WHAT YOU NEED TO DO:
Count the lines in the records below that contain the word "evenodd", and give that figure alone.

START PROVIDED MATERIAL

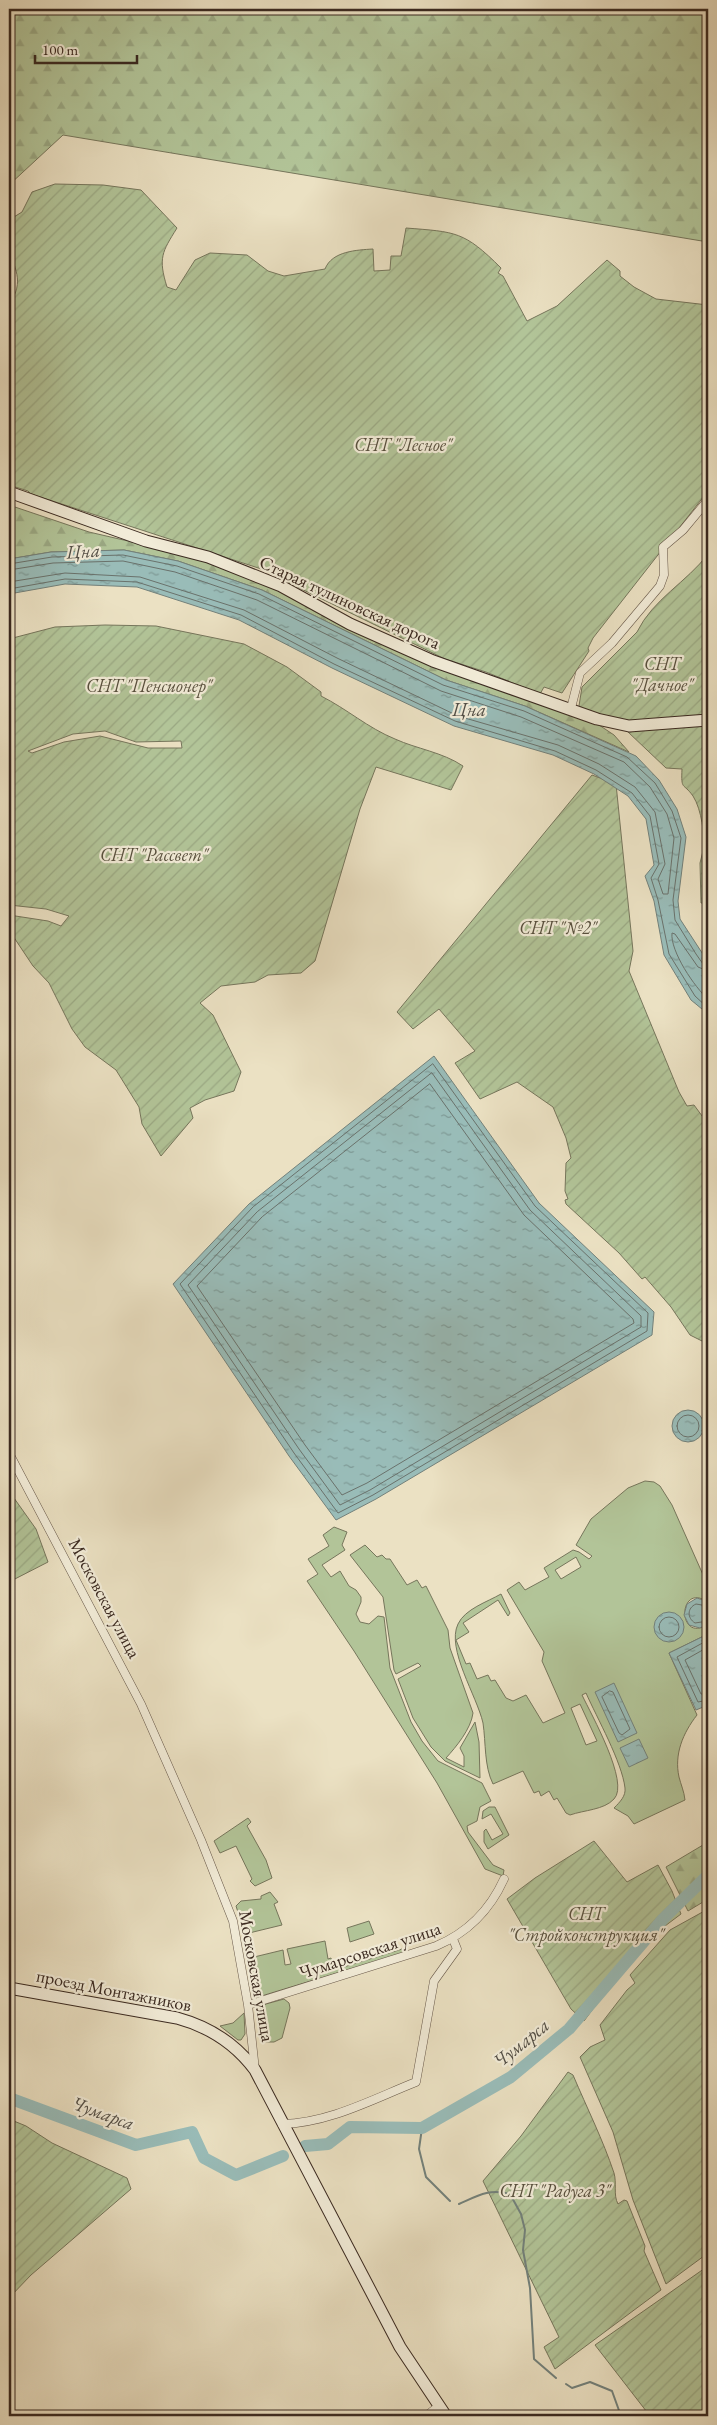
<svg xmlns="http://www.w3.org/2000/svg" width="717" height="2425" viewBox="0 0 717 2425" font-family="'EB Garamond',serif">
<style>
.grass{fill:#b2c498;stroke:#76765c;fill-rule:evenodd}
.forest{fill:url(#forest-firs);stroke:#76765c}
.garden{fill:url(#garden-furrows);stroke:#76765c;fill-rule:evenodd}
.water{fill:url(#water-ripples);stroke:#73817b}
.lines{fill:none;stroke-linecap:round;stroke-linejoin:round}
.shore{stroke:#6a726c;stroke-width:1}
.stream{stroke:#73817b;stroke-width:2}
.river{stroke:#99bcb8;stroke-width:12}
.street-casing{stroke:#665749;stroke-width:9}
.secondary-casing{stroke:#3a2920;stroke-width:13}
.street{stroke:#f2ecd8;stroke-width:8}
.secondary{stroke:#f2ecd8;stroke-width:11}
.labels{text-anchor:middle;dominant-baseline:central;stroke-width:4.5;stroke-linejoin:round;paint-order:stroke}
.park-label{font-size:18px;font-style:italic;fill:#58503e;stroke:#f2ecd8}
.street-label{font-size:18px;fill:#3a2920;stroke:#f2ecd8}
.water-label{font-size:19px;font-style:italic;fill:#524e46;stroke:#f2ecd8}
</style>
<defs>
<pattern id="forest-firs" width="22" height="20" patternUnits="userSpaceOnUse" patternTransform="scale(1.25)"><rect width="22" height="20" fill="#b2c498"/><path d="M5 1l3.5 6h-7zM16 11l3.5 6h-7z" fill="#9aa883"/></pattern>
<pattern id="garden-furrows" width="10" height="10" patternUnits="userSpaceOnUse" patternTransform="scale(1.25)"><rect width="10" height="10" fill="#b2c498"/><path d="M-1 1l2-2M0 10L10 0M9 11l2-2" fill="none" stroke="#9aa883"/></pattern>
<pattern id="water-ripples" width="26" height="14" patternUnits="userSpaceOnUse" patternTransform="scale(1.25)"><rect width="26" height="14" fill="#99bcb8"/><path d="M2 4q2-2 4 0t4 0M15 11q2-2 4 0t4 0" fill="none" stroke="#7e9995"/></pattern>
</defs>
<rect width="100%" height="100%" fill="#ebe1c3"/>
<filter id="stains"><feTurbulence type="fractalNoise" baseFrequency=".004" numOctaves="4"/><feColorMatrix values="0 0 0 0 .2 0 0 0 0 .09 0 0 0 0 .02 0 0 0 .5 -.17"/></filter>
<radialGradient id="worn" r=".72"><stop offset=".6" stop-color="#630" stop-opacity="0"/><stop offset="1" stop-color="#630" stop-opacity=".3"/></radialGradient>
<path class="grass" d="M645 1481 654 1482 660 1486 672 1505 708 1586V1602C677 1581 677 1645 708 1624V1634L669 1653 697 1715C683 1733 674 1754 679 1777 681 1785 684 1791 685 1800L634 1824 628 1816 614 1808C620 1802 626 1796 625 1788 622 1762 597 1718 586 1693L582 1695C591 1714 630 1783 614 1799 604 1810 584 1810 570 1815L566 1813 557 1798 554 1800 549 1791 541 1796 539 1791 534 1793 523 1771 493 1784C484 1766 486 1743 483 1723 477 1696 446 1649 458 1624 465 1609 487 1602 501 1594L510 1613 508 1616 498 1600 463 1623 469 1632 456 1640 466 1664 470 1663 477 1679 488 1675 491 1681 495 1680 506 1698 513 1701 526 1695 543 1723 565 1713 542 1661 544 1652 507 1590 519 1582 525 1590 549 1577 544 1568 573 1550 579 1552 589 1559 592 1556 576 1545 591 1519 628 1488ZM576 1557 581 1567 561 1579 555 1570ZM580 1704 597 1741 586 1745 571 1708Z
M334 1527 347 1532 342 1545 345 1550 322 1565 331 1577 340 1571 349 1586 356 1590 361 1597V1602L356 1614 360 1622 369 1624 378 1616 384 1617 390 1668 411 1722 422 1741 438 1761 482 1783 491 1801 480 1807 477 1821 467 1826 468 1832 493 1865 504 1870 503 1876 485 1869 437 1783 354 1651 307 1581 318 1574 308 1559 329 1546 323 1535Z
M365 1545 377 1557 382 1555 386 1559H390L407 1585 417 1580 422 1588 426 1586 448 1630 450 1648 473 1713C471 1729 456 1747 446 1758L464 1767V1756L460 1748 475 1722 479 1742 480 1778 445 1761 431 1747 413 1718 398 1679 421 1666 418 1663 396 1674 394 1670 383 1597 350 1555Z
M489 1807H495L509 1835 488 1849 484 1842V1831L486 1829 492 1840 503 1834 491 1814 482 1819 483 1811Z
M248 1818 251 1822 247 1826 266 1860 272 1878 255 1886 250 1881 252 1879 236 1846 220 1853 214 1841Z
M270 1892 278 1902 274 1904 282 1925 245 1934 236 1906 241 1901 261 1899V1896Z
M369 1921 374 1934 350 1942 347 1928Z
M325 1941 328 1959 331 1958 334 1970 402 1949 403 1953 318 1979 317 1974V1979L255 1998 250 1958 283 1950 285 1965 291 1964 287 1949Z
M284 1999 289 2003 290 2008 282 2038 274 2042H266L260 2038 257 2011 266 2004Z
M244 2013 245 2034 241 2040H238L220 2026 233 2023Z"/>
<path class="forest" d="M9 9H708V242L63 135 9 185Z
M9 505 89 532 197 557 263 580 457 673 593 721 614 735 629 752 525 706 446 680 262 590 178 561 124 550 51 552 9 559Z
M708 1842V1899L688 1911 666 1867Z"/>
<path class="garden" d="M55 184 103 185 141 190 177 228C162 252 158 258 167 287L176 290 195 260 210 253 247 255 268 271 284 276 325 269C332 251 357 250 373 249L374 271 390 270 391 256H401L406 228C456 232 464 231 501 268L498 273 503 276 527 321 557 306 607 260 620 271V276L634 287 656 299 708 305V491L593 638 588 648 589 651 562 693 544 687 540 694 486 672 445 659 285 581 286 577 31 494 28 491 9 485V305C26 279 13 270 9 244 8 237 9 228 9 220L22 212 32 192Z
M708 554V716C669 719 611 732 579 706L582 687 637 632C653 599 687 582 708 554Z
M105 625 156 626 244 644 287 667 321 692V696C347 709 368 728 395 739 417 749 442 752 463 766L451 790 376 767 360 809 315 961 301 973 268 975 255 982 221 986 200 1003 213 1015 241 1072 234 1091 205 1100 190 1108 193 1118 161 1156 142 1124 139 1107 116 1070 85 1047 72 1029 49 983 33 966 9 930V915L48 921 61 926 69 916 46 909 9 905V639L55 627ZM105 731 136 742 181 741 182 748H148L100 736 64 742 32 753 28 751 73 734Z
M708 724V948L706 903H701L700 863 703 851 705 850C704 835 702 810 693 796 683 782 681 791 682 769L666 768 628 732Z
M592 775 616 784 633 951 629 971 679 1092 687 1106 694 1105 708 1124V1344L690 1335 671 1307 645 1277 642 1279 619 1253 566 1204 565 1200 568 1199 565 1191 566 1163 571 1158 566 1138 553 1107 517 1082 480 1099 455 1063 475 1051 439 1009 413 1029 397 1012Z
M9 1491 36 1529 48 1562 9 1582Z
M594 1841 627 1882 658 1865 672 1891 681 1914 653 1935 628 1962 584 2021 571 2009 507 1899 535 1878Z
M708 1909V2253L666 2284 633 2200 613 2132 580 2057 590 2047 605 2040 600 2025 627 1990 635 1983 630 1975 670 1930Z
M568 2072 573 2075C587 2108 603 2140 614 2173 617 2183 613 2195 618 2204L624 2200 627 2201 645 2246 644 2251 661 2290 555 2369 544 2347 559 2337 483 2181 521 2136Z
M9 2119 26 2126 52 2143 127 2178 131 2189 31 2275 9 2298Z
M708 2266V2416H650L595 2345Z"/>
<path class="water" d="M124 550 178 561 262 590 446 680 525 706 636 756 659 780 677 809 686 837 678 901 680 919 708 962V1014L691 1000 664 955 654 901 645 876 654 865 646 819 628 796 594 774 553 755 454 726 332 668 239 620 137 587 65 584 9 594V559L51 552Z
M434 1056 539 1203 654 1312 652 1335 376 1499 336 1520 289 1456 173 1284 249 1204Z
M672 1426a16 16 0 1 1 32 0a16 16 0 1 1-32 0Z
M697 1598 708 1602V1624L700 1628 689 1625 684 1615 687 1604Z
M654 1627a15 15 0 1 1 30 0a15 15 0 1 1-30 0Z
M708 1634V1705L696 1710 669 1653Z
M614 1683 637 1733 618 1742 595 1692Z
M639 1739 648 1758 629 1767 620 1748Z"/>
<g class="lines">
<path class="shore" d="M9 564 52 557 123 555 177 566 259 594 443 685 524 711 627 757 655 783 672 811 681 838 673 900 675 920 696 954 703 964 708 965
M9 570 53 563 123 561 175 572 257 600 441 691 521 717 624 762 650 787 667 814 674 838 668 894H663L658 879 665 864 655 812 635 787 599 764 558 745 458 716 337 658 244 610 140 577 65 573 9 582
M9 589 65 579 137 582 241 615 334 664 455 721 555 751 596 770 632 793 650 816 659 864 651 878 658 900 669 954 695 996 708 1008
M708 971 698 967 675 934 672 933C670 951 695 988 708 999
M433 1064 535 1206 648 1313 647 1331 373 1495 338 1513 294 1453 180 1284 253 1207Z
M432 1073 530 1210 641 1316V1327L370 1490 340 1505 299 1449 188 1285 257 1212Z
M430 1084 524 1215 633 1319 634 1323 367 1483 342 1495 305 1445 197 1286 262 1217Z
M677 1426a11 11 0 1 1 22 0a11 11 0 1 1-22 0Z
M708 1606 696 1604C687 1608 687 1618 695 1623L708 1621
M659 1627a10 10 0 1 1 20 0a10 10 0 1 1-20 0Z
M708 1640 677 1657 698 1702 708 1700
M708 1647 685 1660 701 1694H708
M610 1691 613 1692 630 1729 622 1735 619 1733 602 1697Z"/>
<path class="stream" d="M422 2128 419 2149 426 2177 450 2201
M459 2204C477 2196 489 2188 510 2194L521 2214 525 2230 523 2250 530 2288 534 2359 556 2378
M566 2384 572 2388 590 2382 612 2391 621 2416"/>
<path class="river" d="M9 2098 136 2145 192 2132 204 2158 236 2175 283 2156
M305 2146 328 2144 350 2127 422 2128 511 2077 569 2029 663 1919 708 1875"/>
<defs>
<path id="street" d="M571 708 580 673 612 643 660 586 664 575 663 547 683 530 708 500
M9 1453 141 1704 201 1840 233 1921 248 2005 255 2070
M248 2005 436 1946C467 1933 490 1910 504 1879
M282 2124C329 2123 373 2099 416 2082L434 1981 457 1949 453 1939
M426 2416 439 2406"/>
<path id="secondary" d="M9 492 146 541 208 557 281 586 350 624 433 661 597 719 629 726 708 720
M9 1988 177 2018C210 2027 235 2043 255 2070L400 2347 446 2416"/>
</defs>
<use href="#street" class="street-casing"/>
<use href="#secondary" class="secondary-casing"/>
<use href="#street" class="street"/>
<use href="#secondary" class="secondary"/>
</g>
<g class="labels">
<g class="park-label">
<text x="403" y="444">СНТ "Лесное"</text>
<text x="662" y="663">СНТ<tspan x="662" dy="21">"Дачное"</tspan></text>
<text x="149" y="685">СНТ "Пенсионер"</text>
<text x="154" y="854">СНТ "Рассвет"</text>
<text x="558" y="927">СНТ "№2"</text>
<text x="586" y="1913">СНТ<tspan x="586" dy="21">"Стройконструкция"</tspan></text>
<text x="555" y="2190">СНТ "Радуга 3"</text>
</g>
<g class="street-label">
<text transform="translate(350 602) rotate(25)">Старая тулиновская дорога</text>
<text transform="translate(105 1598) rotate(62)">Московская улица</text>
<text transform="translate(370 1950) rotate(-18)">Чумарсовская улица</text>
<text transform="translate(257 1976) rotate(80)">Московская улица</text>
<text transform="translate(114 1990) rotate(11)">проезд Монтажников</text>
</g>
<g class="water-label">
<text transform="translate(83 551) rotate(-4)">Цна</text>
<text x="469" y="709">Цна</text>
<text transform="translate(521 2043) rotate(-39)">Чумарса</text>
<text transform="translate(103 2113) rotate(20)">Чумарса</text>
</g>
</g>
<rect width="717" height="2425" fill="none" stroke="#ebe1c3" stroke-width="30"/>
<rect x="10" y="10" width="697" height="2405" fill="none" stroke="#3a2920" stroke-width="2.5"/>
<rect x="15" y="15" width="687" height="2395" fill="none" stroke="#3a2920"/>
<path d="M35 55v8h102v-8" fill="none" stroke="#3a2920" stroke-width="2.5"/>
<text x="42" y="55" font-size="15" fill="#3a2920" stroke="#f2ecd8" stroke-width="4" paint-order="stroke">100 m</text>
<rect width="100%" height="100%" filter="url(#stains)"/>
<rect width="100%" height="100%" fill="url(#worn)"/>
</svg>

END PROVIDED MATERIAL

OUTPUT FOR THIS EXERCISE:
2